Exercise prompt
Retype the text of the listing below line for line, without any alteration, and omit the pictures from your answer.

Task input

━━━━━━━━━━━━━━━━━━━━━━━━━━━━━━

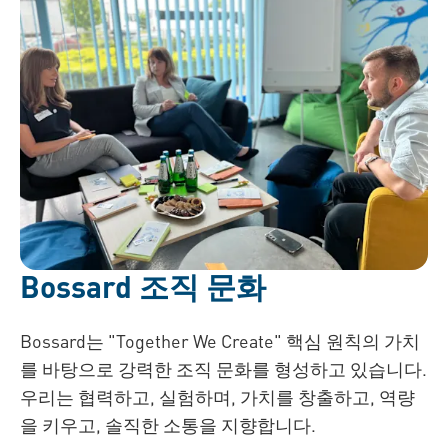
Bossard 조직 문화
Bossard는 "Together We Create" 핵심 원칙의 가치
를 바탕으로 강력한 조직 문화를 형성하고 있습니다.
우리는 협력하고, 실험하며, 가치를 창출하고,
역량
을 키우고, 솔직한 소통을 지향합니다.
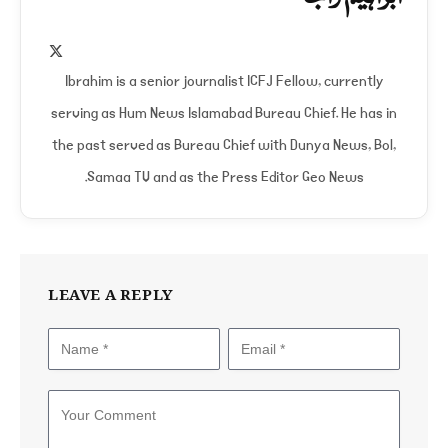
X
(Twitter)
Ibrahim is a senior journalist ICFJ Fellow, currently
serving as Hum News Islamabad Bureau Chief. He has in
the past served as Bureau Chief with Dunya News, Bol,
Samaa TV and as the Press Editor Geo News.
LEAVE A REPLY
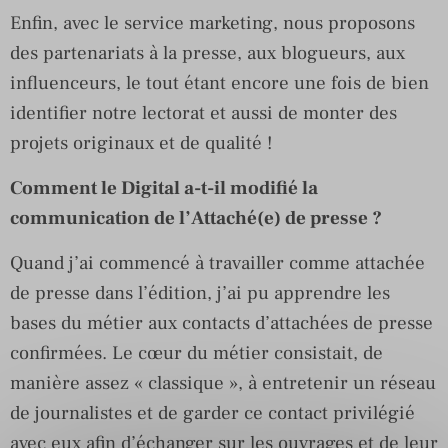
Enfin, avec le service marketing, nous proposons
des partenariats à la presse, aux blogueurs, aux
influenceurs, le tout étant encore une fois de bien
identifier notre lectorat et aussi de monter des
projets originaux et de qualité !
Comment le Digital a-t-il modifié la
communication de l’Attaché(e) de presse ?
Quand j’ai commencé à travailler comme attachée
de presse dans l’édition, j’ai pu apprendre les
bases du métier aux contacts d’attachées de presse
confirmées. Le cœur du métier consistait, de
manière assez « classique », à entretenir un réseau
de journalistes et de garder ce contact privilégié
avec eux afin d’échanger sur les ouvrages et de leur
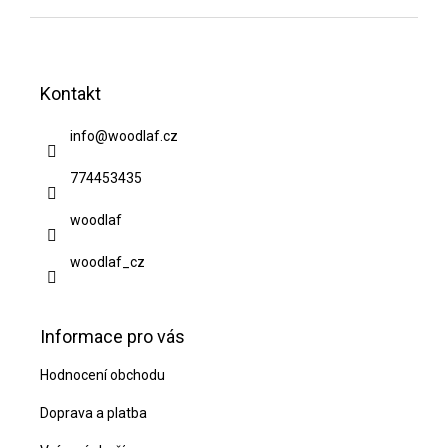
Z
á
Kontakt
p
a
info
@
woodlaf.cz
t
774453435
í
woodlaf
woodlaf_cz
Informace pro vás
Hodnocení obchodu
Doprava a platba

━━━━━━━━━━━━━━━━━━━━━━━━━━━━━━

Your response
Bossard 조직 문화
Bossard는 "Together We Create" 핵심 원칙의 가치
를 바탕으로 강력한 조직 문화를 형성하고 있습니다.
우리는 협력하고, 실험하며, 가치를 창출하고,
역량
을 키우고, 솔직한 소통을 지향합니다.
X
(Twitter)
Ibrahim is a senior journalist ICFJ Fellow, currently
serving as Hum News Islamabad Bureau Chief. He has in
the past served as Bureau Chief with Dunya News, Bol,
Samaa TV and as the Press Editor Geo News.
LEAVE A REPLY
Enfin, avec le service marketing, nous proposons
des partenariats à la presse, aux blogueurs, aux
influenceurs, le tout étant encore une fois de bien
identifier notre lectorat et aussi de monter des
projets originaux et de qualité !
Comment le Digital a-t-il modifié la
communication de l’Attaché(e) de presse ?
Quand j’ai commencé à travailler comme attachée
de presse dans l’édition, j’ai pu apprendre les
bases du métier aux contacts d’attachées de presse
confirmées. Le cœur du métier consistait, de
manière assez « classique », à entretenir un réseau
de journalistes et de garder ce contact privilégié
avec eux afin d’échanger sur les ouvrages et de leur
Z
á
Kontakt
p
a
info
@
woodlaf.cz
t
774453435
í
woodlaf
woodlaf_cz
Informace pro vás
Hodnocení obchodu
Doprava a platba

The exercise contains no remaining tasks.